The city’s public transit is still a disaster, and there are no fast answers. Bus firms such as Pioneer folded before take-off, partially because they could not compete with taxis and Boda Bodas.
To date, Kampala lacks a systematic and dependable transit infrastructure or network. A typical commuter spends up to 20 hours a week in traffic. Too many automobiles are still flowing into the central business center, fighting for small roadways with Boda Bodas, pedestrians, and street sellers and hawkers.
Kampala, whose original architecture was largely influenced by the Indians who built it under the colonial rule of Captain Lugard in 1890, retained the same face for 82 years until the rural-urban migration of the 70s and 80s brought in more and diverse Ugandans, who put pressure on all city infrastructure that has hardly improved over the years. It was a developing issue.
Former vice president Dr. Specioza Kazibwe informed parliament some 30 years ago that the regular obstruction of the city drainage system was a consequence of dietary disparities between native Ugandans and the immigrant Indians for whom the city was planned.
She continued, using her qualifications as a health expert, that the digestive waste of a normal Ugandan was six times higher than that of a typical Indian, therefore imposing tremendous strain on the sewage system. She may have exaggerated, but other traditional behaviors and attitudes have clearly played a role in making Kampala a horrible place to live in.
While some economists say that street selling offers a substantial form of livelihood for the jobless young and the lower class, some consider them a nuisance and define their presence as the “urbanization of those without capital,” according to World Bank statistics.
In1990, when Kampala was marking its centenary, the city and the country were too broke to throw a party, so the city management under Lord Mayor Christopher Iga, designated some five acres for preservation as green space near the city center and named it Centenary Park, for future generations to have some breathing space from whatever developments the future brought. But within a decade, Centenary Park had become an unattractive slum of frantic economic activity.
This is symptomatic of the physical planning disarray – or lack of it – that Kampala is caught in. But there is no scarcity of good ideas, that are nonetheless only uttered and not realized.

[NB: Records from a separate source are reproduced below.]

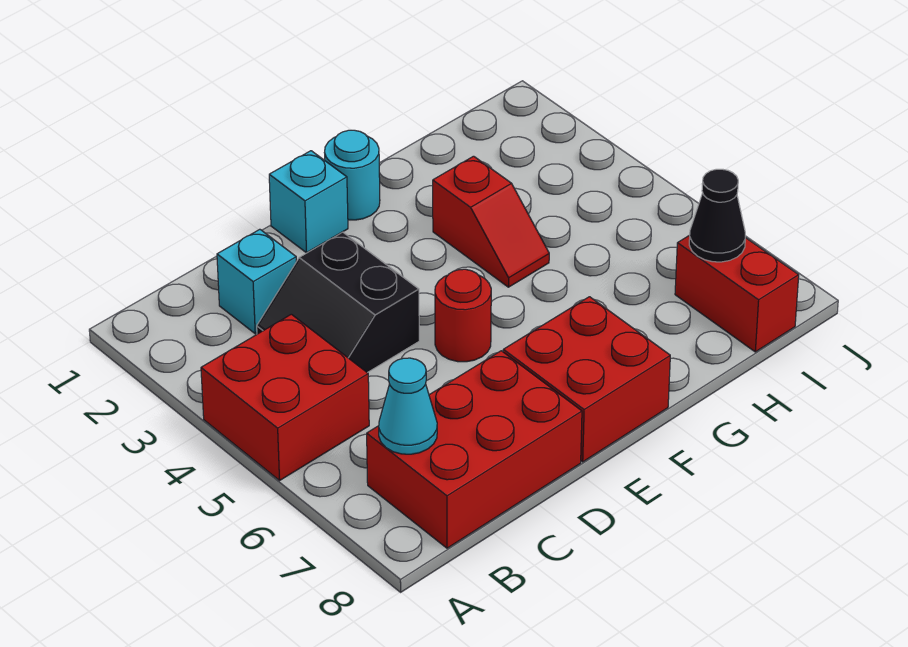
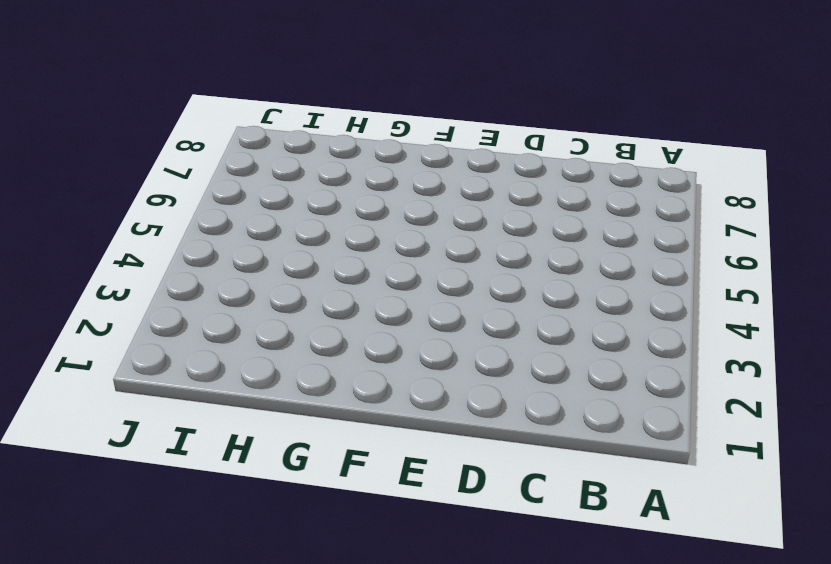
none -> red brick A4:B5 level 1
none -> red brick B7:D8 level 1
none -> cyan brick C2 level 1

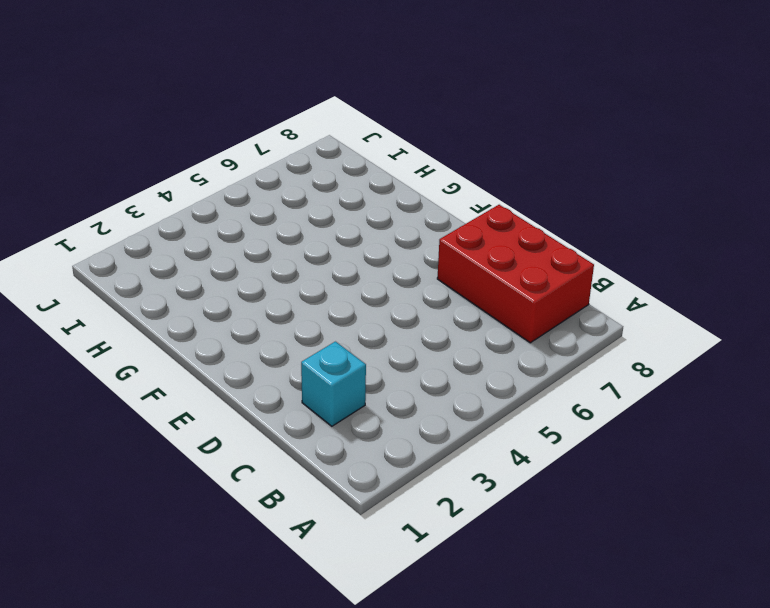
none -> red brick A4:B5 level 1
none -> black slope C3:D4 level 1 top D
none -> cyan brick E1 level 1

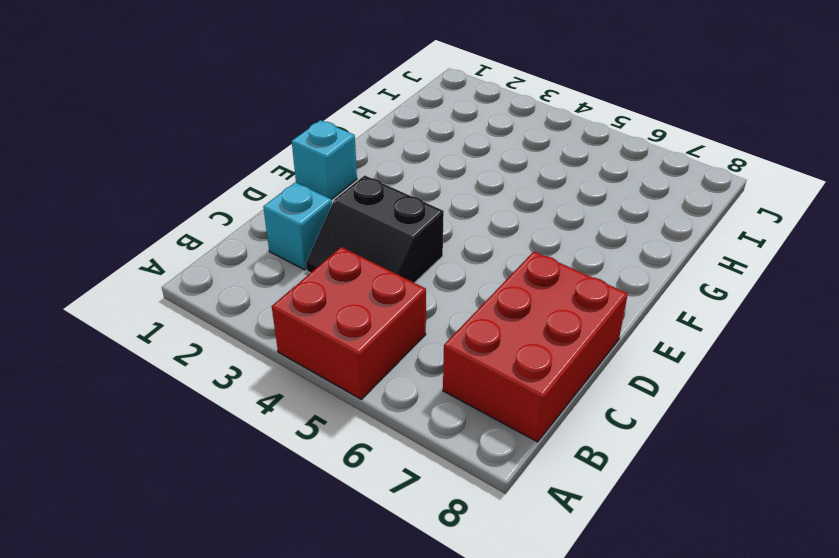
none -> red round brick E5 level 1
none -> red brick E7:F8 level 1
none -> cyan round brick F1 level 1

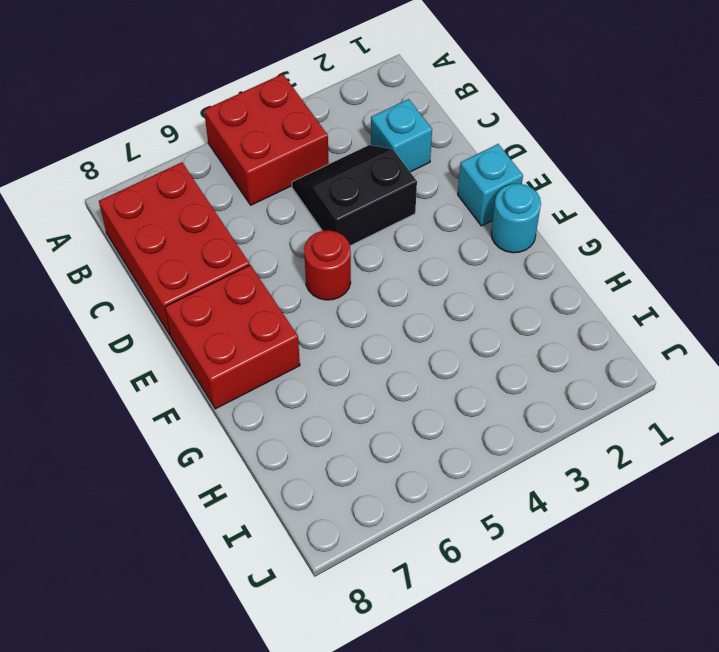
none -> red slope G3:G4 level 1 top 3
none -> red brick I7:I8 level 1
none -> cyan cone B7 level 2

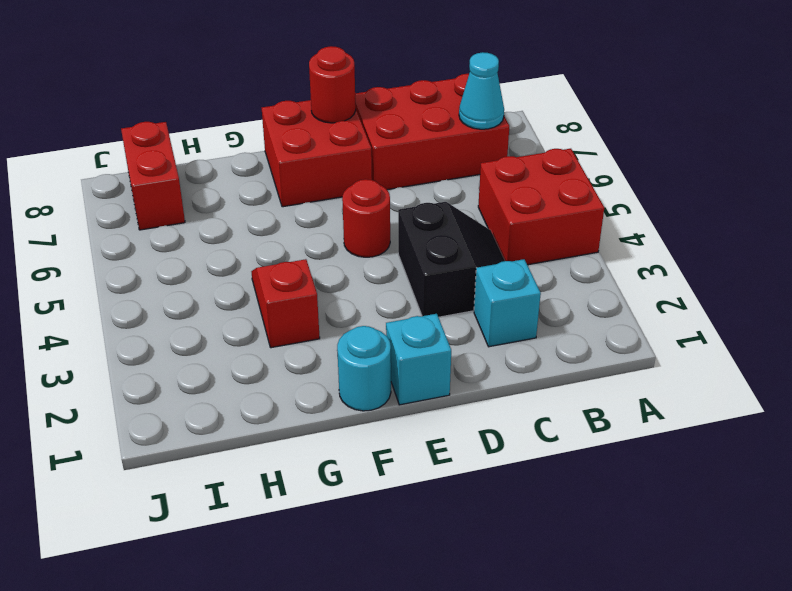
red round brick E8 level 2 -> none
none -> black cone I7 level 2

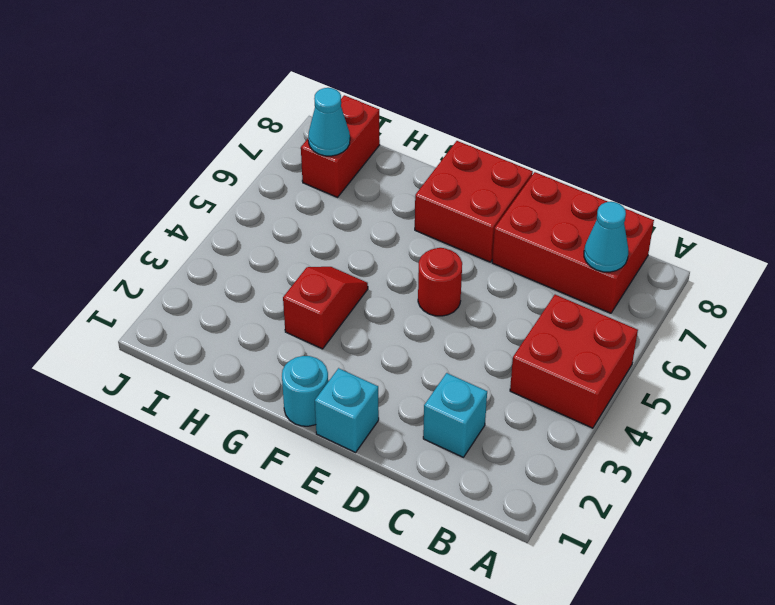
cyan cone I7 level 2 -> black cone I7 level 2
none -> black slope C3:D4 level 1 top D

There is for example the Greater Kampala Metropolitan Area planning organization that is cited from time to time and appears in certain World Bank papers. The GKMA primarily consists of the three districts of Wakiso, Mukono, and the central Kampala district city. The region has more than 6.7 million inhabitants.
Decongesting Kampala will be all the simpler by combining the ancient kingdom routes in Wakiso and Mukono, which ring Kampala city.
And the whole eastern side of these regions is all Lake Victoria, which would enable inexpensive and free maritime travel linking Masaka, Entebbe, Kampala, and Jinja towns. So, many “ifs” in Kampala’s growth and physical planning tale. But for now, one of Kampala’s claims to fame is as one of the world’s most polluted cities, frequently in the top six. Pollution kills around 60,000 individuals in the Greater Kampala Metropolitan Area every year, compared with COVID-19, which killed 3,000 in two years.
The vehicle pollution in Kampala is a tale for another day since the city is quickly running out of room to absorb the stationary rolling stock.
Last Monday, the police revealed that they are stuck with 5,015 Boda Bodas seized from wayward riders over the last year.
The owners have “refused” to claim them by evidence of documentation and paying the fee. So while Kampala observes the golden jubilee of its Africanisation, you don’t want to imagine what harm a fire during rush hour might cause in Kampala.